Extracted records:

BEGIN

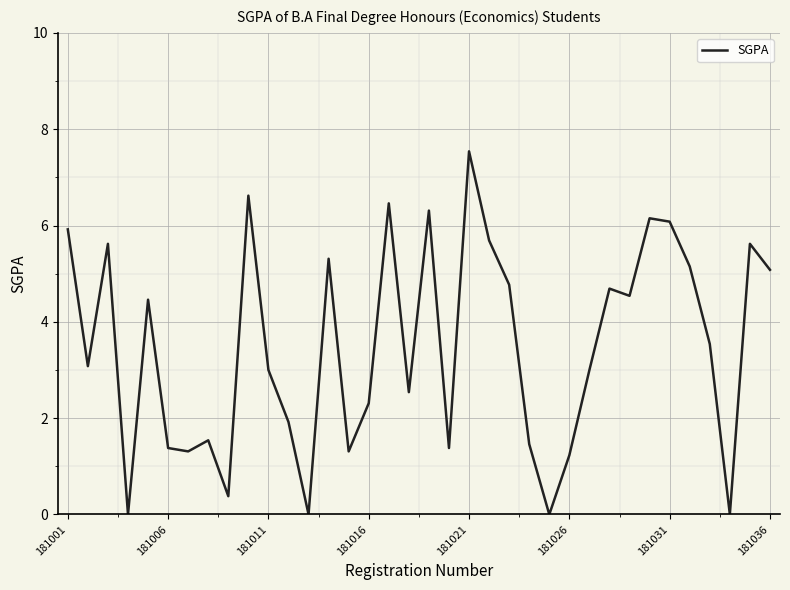

Reading right to left, extract all data points from this chart.

5.1	5.6	0.0	3.5	5.2	6.1	6.2	4.5	4.7	3.0	1.2	0.0	1.5	4.8	5.7	7.5	1.4	6.3	2.5	6.5	2.3	1.3	5.3	0.0	1.9	3.0	6.6	0.4	1.5	1.3	1.4	4.5	0.0	5.6	3.1	5.9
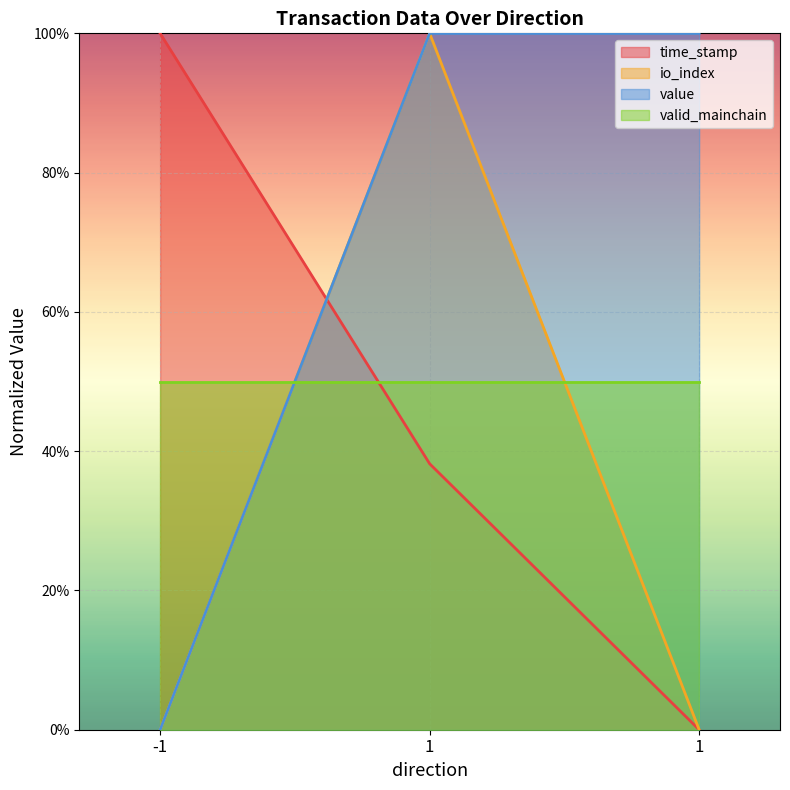

At which category is the sum across all series the highest?

1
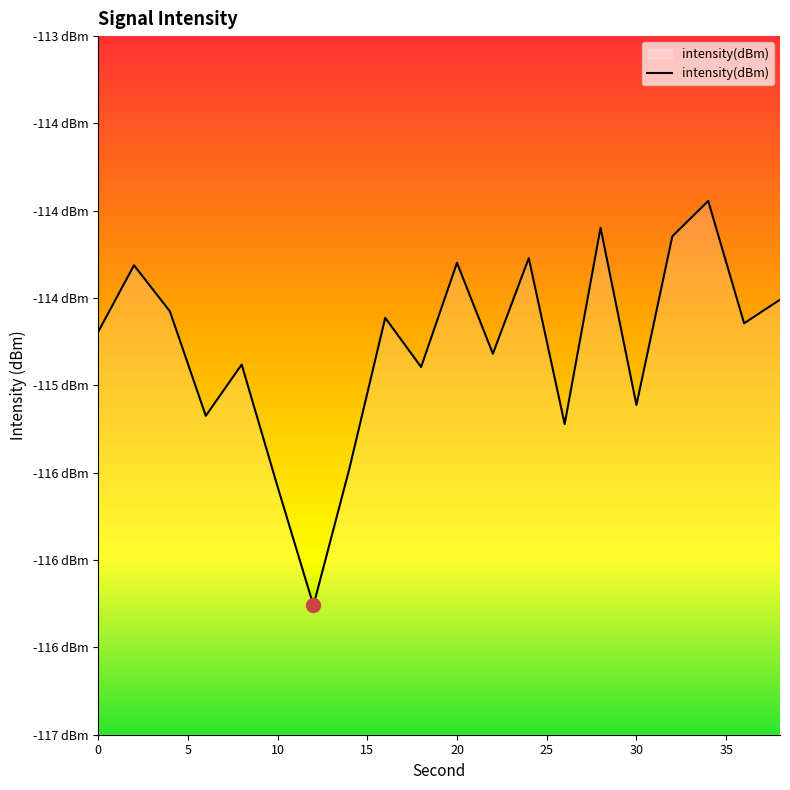

How many points are lower than both their immediate neighbors (excluding endpoints)?

7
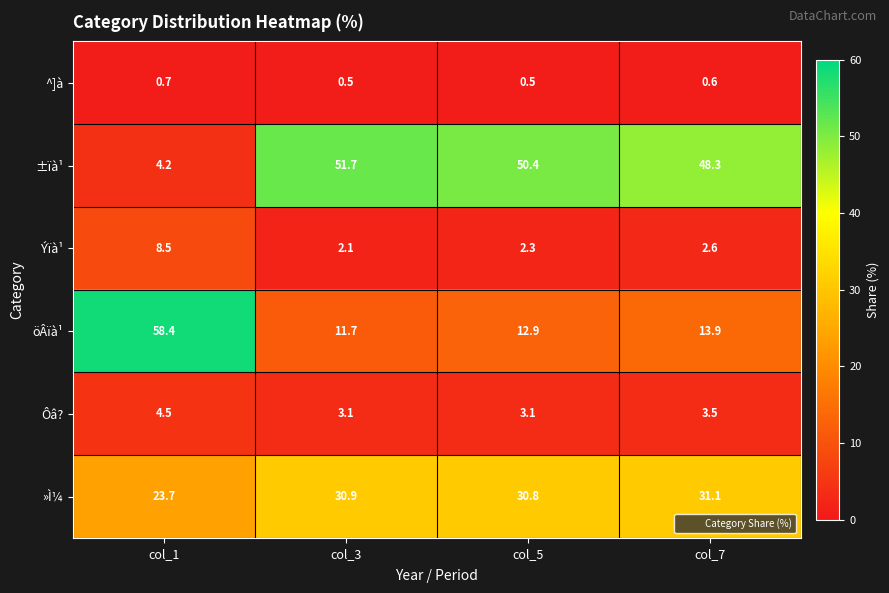

What is the highest value of the Ýïà¹ series?

8.5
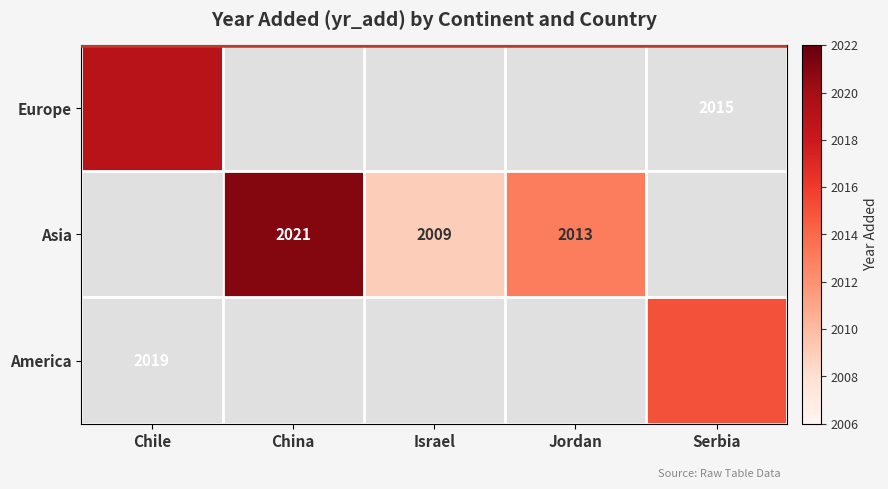

True or false: Asia has a value of 2009 at Israel.

True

END

**Work order**
Reproduce the records above, renaming "series" to "data series" throughout and leaving everything else unchanged. Omit the pictures from your answer.

**Answer to this problem**
Reading right to left, extract all data points from this chart.

5.1	5.6	0.0	3.5	5.2	6.1	6.2	4.5	4.7	3.0	1.2	0.0	1.5	4.8	5.7	7.5	1.4	6.3	2.5	6.5	2.3	1.3	5.3	0.0	1.9	3.0	6.6	0.4	1.5	1.3	1.4	4.5	0.0	5.6	3.1	5.9

At which category is the sum across all data series the highest?

1

How many points are lower than both their immediate neighbors (excluding endpoints)?

7

What is the highest value of the Ýïà¹ data series?

8.5

True or false: Asia has a value of 2009 at Israel.

True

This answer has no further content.